Anesthesiologists working in the operating room are interested in how their management strategies or choice of drugs (e.g., isoflurane) may impact on outcome. In this sense, we are in an age where anesthesiologists are learning about the “meta-anesthetic” effects of their interventions on broad groups of patients. Some phenomena are adverse and very concerning, such as postoperative cognitive dysfunction or neurodevelopmental delay in children, whereas others seem beneficial (e.g., prevention of long-term pain or mitigation of tumor spread with regional anesthesia). Of course few of these issues are proven beyond doubt in patients, and while awaiting definitive answers, we must support and be alert to emerging high-quality research.

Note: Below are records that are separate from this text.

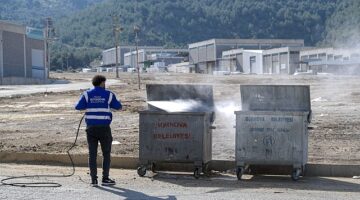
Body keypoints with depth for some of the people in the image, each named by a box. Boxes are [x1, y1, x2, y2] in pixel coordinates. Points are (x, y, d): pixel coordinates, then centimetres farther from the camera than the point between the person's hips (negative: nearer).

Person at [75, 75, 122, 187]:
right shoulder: (108, 95, -1)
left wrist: (88, 106, 12)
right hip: (104, 127, -2)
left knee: (92, 154, 5)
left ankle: (94, 179, 3)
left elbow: (78, 107, -5)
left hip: (91, 128, 2)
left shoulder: (87, 94, 2)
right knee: (106, 153, 9)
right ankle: (105, 179, 7)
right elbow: (119, 107, 7)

A narrower patient spectrum is made up of critically ill patients who need emergent surgery. Here the time spent in the operating room under the care of the anesthesiologist may represent a window in which there is either a risk of a critically ill patient acquiring additional injury (e.g., excessive lung inflation or blood transfusion) or an opportunity to receive additional protection. The current study sheds light on the latter concern because if the current data are borne out, isoflurane—or perhaps other volatile agents—might become a preferred anesthetic where risk–benefit profile is favorable.

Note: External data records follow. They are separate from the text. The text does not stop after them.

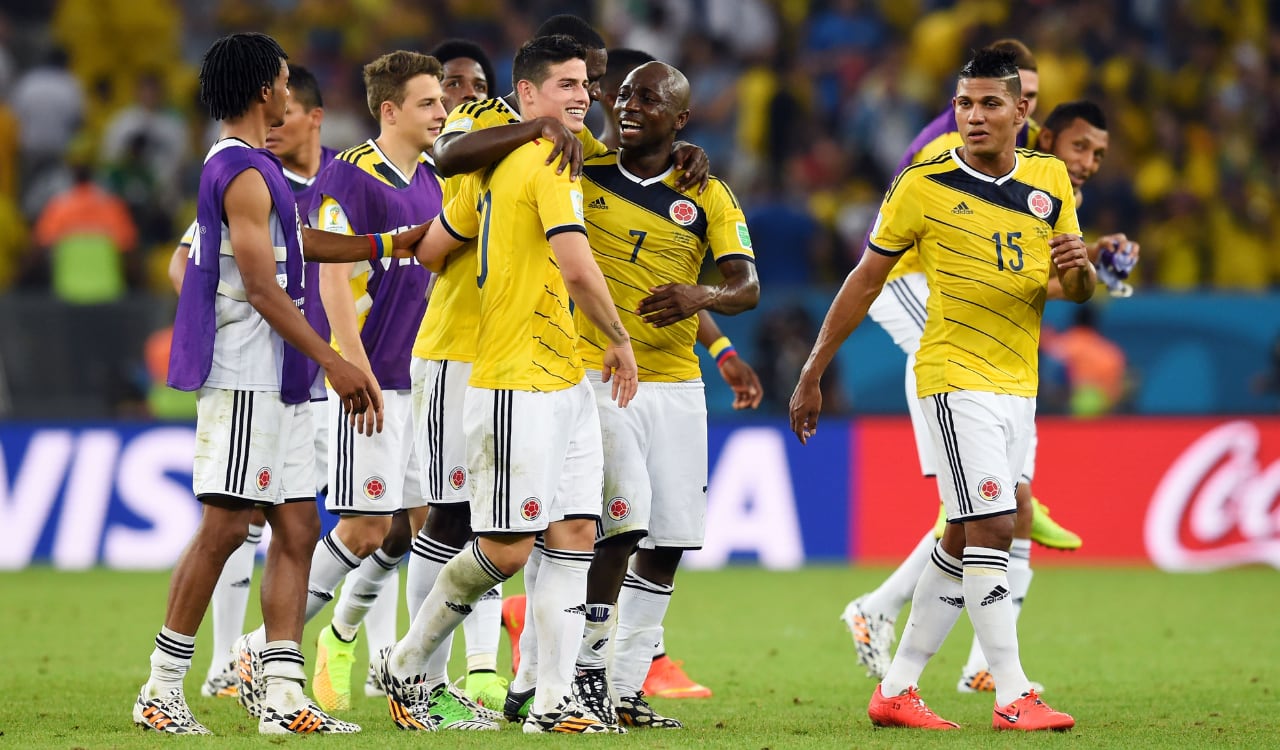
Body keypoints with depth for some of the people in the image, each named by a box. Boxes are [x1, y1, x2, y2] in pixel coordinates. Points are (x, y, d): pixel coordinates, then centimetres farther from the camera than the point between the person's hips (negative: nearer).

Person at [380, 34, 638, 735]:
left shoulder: (494, 164, 14)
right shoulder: (549, 160, -13)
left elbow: (429, 250, 19)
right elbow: (576, 267, -22)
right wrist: (619, 340, -10)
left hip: (566, 382, 9)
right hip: (517, 386, -9)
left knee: (575, 534, 4)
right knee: (506, 549, -5)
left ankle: (553, 699, 3)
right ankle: (407, 664, 12)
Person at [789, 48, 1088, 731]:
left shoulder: (1051, 180, 5)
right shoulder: (923, 185, -8)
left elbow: (1080, 293, 12)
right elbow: (866, 279, 0)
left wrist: (1079, 267, -13)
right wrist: (811, 375, 1)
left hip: (1018, 385, 6)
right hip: (955, 378, -6)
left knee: (963, 540, 8)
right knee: (991, 528, -15)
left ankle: (896, 690, 16)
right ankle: (1013, 697, -15)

Many anesthesiologists are also responsible for the ongoing care of critically ill patients in the ICU. Thus, the current study may have additional relevance because in many parts of the world, volatile anesthetics (especially isoflurane) are a standard care for providing sedation to mechanically ventilated patients in the ICU. This approach affords precise titration to effect as well as the unique ability to remove the sedative from the patient as desired, in contrast to removal of intravenous sedatives that require metabolism by sufficiently functioning organ systems (or removal by dialysis). Thus, should the findings of the current study be replicated in patients, those in the ICU might especially benefit.
The simplest and most direct application of the current study might ultimately therefore be selective use of volatile agents in patients with the intent of protecting their lungs. Of course science usually takes a meandering course, and the major impact of studies such as this might not be the use of any particular anesthetic, but rather the insights gained by studying the agent. It might not be so important that anesthesiologists use volatile agents in the scenarios referred to above, but rather that studying isoflurane and learning about its effects have opened our horizons (and minds) to alternative approaches for the prevention or treatment of pulmonary edema that complicates sepsis or mechanical ventilation. It is here that research with mechanistic insight trumps research based only on observation; we might learn how to modulate tight junctions with other means and better help our patients with pulmonary edema.6 It is for demonstrating new insights that we are most grateful to Englert et al. for their excellent contribution.
The authors are not supported by, nor maintain any financial interest in, any commercial activity that may be associated with the topic of this article.